Mesa-Bains draws inspiration from the vibrant culture of Mexico for her work. She combines personal and collective memory, with a particular focus on the experiences of women. Her installations are made up of personal effects—sometimes her own and sometimes those of friends and relatives. Usually set up in the form of altars, these vibrant, works can be haunting. They often contain pieces from people who have passed away.
Ancestors—especially women ancestors—play a central role in her thinking and her practice. Her inspirations include her grandmother Mariana Escobedo Mesa, whose image is now famous, having been included in the artist’s work so many times. “I like to think about lineage,” she says. “We Chicanos have been here for so long, there is a joke about how we didn’t cross the border, but the border crossed us.”
An Artistic Evolution
For the first 15 years of her artistic journey, Mesa-Bains only made short-lived works of art. “I didn’t have the good sense to take pictures,” she says, referring to the period between 1970 and 1985. “We just didn’t think that way. The ephemeral was a tradition we grew up in, so this wasn’t unusual.”
Then, she used to call herself a “bag lady” because she carried her things in brown paper bags. She would load up her trunk with fabrics, plants, stones, and more—and drive off to create her art. It wasn’t until the early ’90s, when she got sick and needed surgery, that the impulse to make more permanent work began to creep in.

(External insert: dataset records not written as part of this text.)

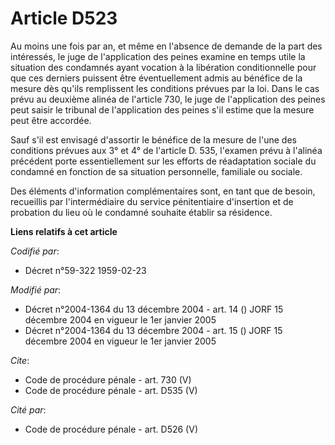 # Article D523

Au moins une fois par an, et même en l'absence de demande de la part des intéressés, le juge de l'application des peines
examine en temps utile la situation des condamnés ayant vocation à la libération conditionnelle pour que ces derniers
puissent être éventuellement admis au bénéfice de la mesure dès qu'ils remplissent les conditions prévues par la loi. Dans le
cas prévu au deuxième alinéa de l'article 730, le juge de l'application des peines peut saisir le tribunal de l'application
des peines s'il estime que la mesure peut être accordée. 

Sauf s'il est envisagé d'assortir le bénéfice de la mesure de l'une des conditions prévues aux 3° et 4° de l'article D. 535,
l'examen prévu à l'alinéa précédent porte essentiellement sur les efforts de réadaptation sociale du condamné en fonction de
sa situation personnelle, familiale ou sociale. 

Des éléments d'information complémentaires sont, en tant que de besoin, recueillis par l'intermédiaire du service
pénitentiaire d'insertion et de probation du lieu où le condamné souhaite établir sa résidence.

**Liens relatifs à cet article**

_Codifié par_:

  - Décret n°59-322 1959-02-23

_Modifié par_:

  - Décret n°2004-1364 du 13 décembre 2004 - art. 14 () JORF 15 décembre 2004 en vigueur le 1er janvier 2005
  - Décret n°2004-1364 du 13 décembre 2004 - art. 15 () JORF 15 décembre 2004 en vigueur le 1er janvier 2005

_Cite_:

  - Code de procédure pénale - art. 730 (V)
  - Code de procédure pénale - art. D535 (V)

_Cité par_:

  - Code de procédure pénale - art. D526 (V)
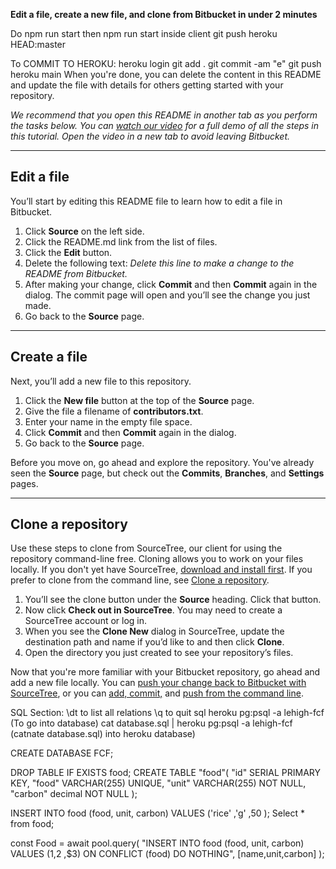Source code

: **Edit a file, create a new file, and clone from Bitbucket in under 2 minutes**

Do 
npm run start
then npm run start inside client
git push heroku HEAD:master

To COMMIT TO HEROKU:
heroku login
git add . 
git commit -am "e"
git push heroku main
When you're done, you can delete the content in this README and update the file with details for others getting started with your repository.

*We recommend that you open this README in another tab as you perform the tasks below. You can [watch our video](https://youtu.be/0ocf7u76WSo) for a full demo of all the steps in this tutorial. Open the video in a new tab to avoid leaving Bitbucket.*

---

## Edit a file

You’ll start by editing this README file to learn how to edit a file in Bitbucket.

1. Click **Source** on the left side.
2. Click the README.md link from the list of files.
3. Click the **Edit** button.
4. Delete the following text: *Delete this line to make a change to the README from Bitbucket.*
5. After making your change, click **Commit** and then **Commit** again in the dialog. The commit page will open and you’ll see the change you just made.
6. Go back to the **Source** page.

---

## Create a file

Next, you’ll add a new file to this repository.

1. Click the **New file** button at the top of the **Source** page.
2. Give the file a filename of **contributors.txt**.
3. Enter your name in the empty file space.
4. Click **Commit** and then **Commit** again in the dialog.
5. Go back to the **Source** page.

Before you move on, go ahead and explore the repository. You've already seen the **Source** page, but check out the **Commits**, **Branches**, and **Settings** pages.

---

## Clone a repository

Use these steps to clone from SourceTree, our client for using the repository command-line free. Cloning allows you to work on your files locally. If you don't yet have SourceTree, [download and install first](https://www.sourcetreeapp.com/). If you prefer to clone from the command line, see [Clone a repository](https://confluence.atlassian.com/x/4whODQ).

1. You’ll see the clone button under the **Source** heading. Click that button.
2. Now click **Check out in SourceTree**. You may need to create a SourceTree account or log in.
3. When you see the **Clone New** dialog in SourceTree, update the destination path and name if you’d like to and then click **Clone**.
4. Open the directory you just created to see your repository’s files.

Now that you're more familiar with your Bitbucket repository, go ahead and add a new file locally. You can [push your change back to Bitbucket with SourceTree](https://confluence.atlassian.com/x/iqyBMg), or you can [add, commit,](https://confluence.atlassian.com/x/8QhODQ) and [push from the command line](https://confluence.atlassian.com/x/NQ0zDQ).


SQL Section:
\dt to list all relations 
\q to quit sql
heroku pg:psql -a lehigh-fcf (To go into database)
cat database.sql | heroku pg:psql -a lehigh-fcf (catnate database.sql) into heroku database)

CREATE DATABASE FCF;

DROP TABLE IF EXISTS food;
CREATE TABLE "food"(
    "id" SERIAL PRIMARY KEY,
    "food" VARCHAR(255) UNIQUE,
    "unit" VARCHAR(255) NOT NULL,
    "carbon" decimal NOT NULL
);

INSERT INTO food (food, unit, carbon) VALUES ('rice' ,'g' ,50 );
Select * from food;

const Food = await pool.query(
            "INSERT INTO food (food, unit, carbon) 
            VALUES ($1,$2 ,$3) 
            ON CONFLICT (food) DO NOTHING",
            [name,unit,carbon]
          );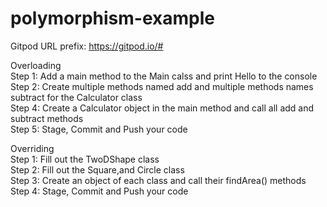 # polymorphism-example

Gitpod URL prefix: https://gitpod.io/#

Overloading  
Step 1: Add a main method to the Main calss and print Hello to the console  
Step 2: Create multiple methods named add and multiple methods names subtract for the Calculator class  
Step 4: Create a Calculator object in the main method and call all add and subtract methods  
Step 5: Stage, Commit and Push your code

Overriding  
Step 1: Fill out the TwoDShape class  
Step 2: Fill out the Square,and Circle class  
Step 3: Create an object of each class and call their findArea() methods
Step 4: Stage, Commit and Push your code
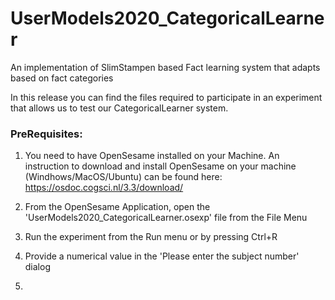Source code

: # UserModels2020_CategoricalLearner
An implementation of SlimStampen based Fact learning system that adapts based on fact categories

In this release you can find the files required to participate in an experiment that allows us to test our CategoricalLearner system. 

### PreRequisites:
1. You need to have OpenSesame installed on your Machine. An instruction to download and install OpenSesame on your machine (Windhows/MacOS/Ubuntu) can be found here: https://osdoc.cogsci.nl/3.3/download/

2. From the OpenSesame Application, open the 'UserModels2020_CategoricalLearner.osexp' file from the File Menu

3. Run the experiment from the Run menu or by pressing Ctrl+R

4. Provide a numerical value in the 'Please enter the subject number' dialog

5.
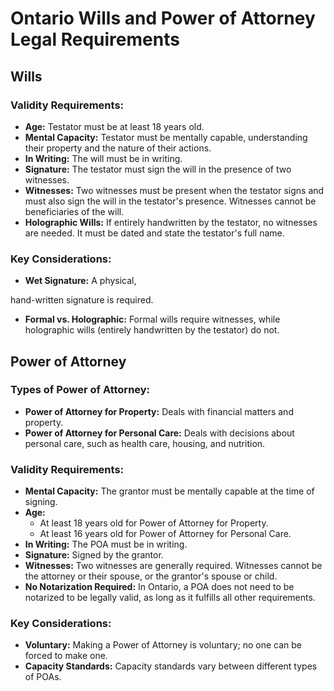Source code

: # Ontario Wills and Power of Attorney Legal Requirements

## Wills

### Validity Requirements:
*   **Age:** Testator must be at least 18 years old.
*   **Mental Capacity:** Testator must be mentally capable, understanding their property and the nature of their actions.
*   **In Writing:** The will must be in writing.
*   **Signature:** The testator must sign the will in the presence of two witnesses.
*   **Witnesses:** Two witnesses must be present when the testator signs and must also sign the will in the testator's presence. Witnesses cannot be beneficiaries of the will.
*   **Holographic Wills:** If entirely handwritten by the testator, no witnesses are needed. It must be dated and state the testator's full name.

### Key Considerations:
*   **Wet Signature:** A physical, 


hand-written signature is required.
*   **Formal vs. Holographic:** Formal wills require witnesses, while holographic wills (entirely handwritten by the testator) do not.

## Power of Attorney

### Types of Power of Attorney:
*   **Power of Attorney for Property:** Deals with financial matters and property.
*   **Power of Attorney for Personal Care:** Deals with decisions about personal care, such as health care, housing, and nutrition.

### Validity Requirements:
*   **Mental Capacity:** The grantor must be mentally capable at the time of signing.
*   **Age:**
    *   At least 18 years old for Power of Attorney for Property.
    *   At least 16 years old for Power of Attorney for Personal Care.
*   **In Writing:** The POA must be in writing.
*   **Signature:** Signed by the grantor.
*   **Witnesses:** Two witnesses are generally required. Witnesses cannot be the attorney or their spouse, or the grantor's spouse or child.
*   **No Notarization Required:** In Ontario, a POA does not need to be notarized to be legally valid, as long as it fulfills all other requirements.

### Key Considerations:
*   **Voluntary:** Making a Power of Attorney is voluntary; no one can be forced to make one.
*   **Capacity Standards:** Capacity standards vary between different types of POAs.



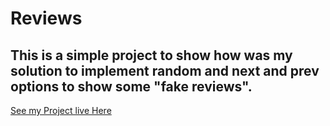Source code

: # Reviews
## This is a simple project to show how was my solution to implement random and next and prev options to show some "fake reviews".

[See my Project live Here](https://github.com/anselmoeller/Reviews.git)
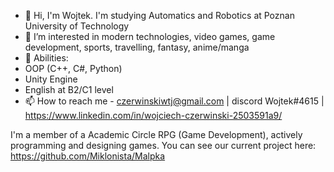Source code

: - 👋 Hi, I'm Wojtek. I'm studying Automatics and Robotics at Poznan University of Technology
- 👀 I’m interested in modern technologies, video games, game development, sports, travelling, fantasy, anime/manga
- 🌱 Abilities:
- OOP (C++, C#, Python)
- Unity Engine
- English at B2/C1 level
- 📫 How to reach me - czerwinskiwtj@gmail.com | discord Wojtek#4615 | https://www.linkedin.com/in/wojciech-czerwinski-2503591a9/

I'm a member of a Academic Circle RPG (Game Development), actively programming and designing games. You can see our current project here: 
https://github.com/Miklonista/Malpka


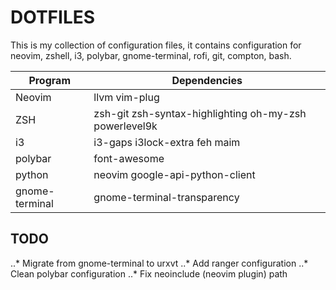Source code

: # DOTFILES

This is my collection of configuration files, it contains configuration for
neovim, zshell, i3, polybar, gnome-terminal, rofi, git, compton, bash.


| Program        |          Dependencies           |
|----------------|---------------------------------|
| Neovim         | llvm vim-plug                   |
| ZSH            | zsh-git zsh-syntax-highlighting oh-my-zsh powerlevel9k |
| i3             | i3-gaps i3lock-extra feh maim   |
| polybar        | font-awesome                    |
| python         | neovim google-api-python-client |
| gnome-terminal | gnome-terminal-transparency     |

## TODO

..* Migrate from gnome-terminal to urxvt
..* Add ranger configuration
..* Clean polybar configuration
..* Fix neoinclude (neovim plugin) path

Mesa-Bains’s art is genre-bending, usually elaborate and thoughtful. She mixes large and small objects of varied materials, colors, and textures. These items have themselves gone through transitions and various experiences. People have used them for different purposes. Every object in her work is, in this sense, a kind of witness.
A Collection of Cositas
Curandera’s Botanica is a collection of objects and ideas important to Mesa-Bains. Inspired by the “curandera” (women folk healers who use traditional medicine), it features medicine from natural sources such as plants and animal skins. These are combined with more traditionally “scientific” items—chemistry beakers, flasks, and titrating sets. Some reference her family’s medical battles: here are the artist’s own oxygen tubes and her sister’s hospital bracelets.
Mesa-Bains refers to some of the objects in Curandera’s Botanica as “my cositas or little things, and they are hard to give up.”
She goes on, “This work has 400 of my cositas: objects from my parents and my sister, my artist friends, and some are found objects. I’m grateful the National Gallery of Art is taking this piece because it is the closest to me that I have ever made. Because it is about many events from my life, my health, my ancestors, the faith I have and the tradition of healing.”
A Lasting Contribution
Mesa-Bains is also known for her long-term activism and feminism in the context of Chicano culture. In her 1999 essay “Domesticana,” the artist reflected on the common Chicano practice of repurposing materials. She explained that “the family altar functions for women as a counterpoint to male-dominated rituals within Catholicism.”
Her goal of centering Chicana women in community and history carries through to her art. For example, Circle of Ancestors features seven hand-painted chairs decorated with jewels. They surround a set of candles. Portraits of women—including friends, her grandmother, and Mesa-Bains herself—are affixed to the backs of the chairs. This is how the artist celebrates her ancestors and her contemporaries.
Mesa-Bains has gained renown in the art world through the decades. She has made a lasting contribution to Chicana art that she hopes will carry on after she is gone. “No one completely dies,” says Mesa-Bains. “Memories of them circulate in conversations. People are always present even if they are not there.”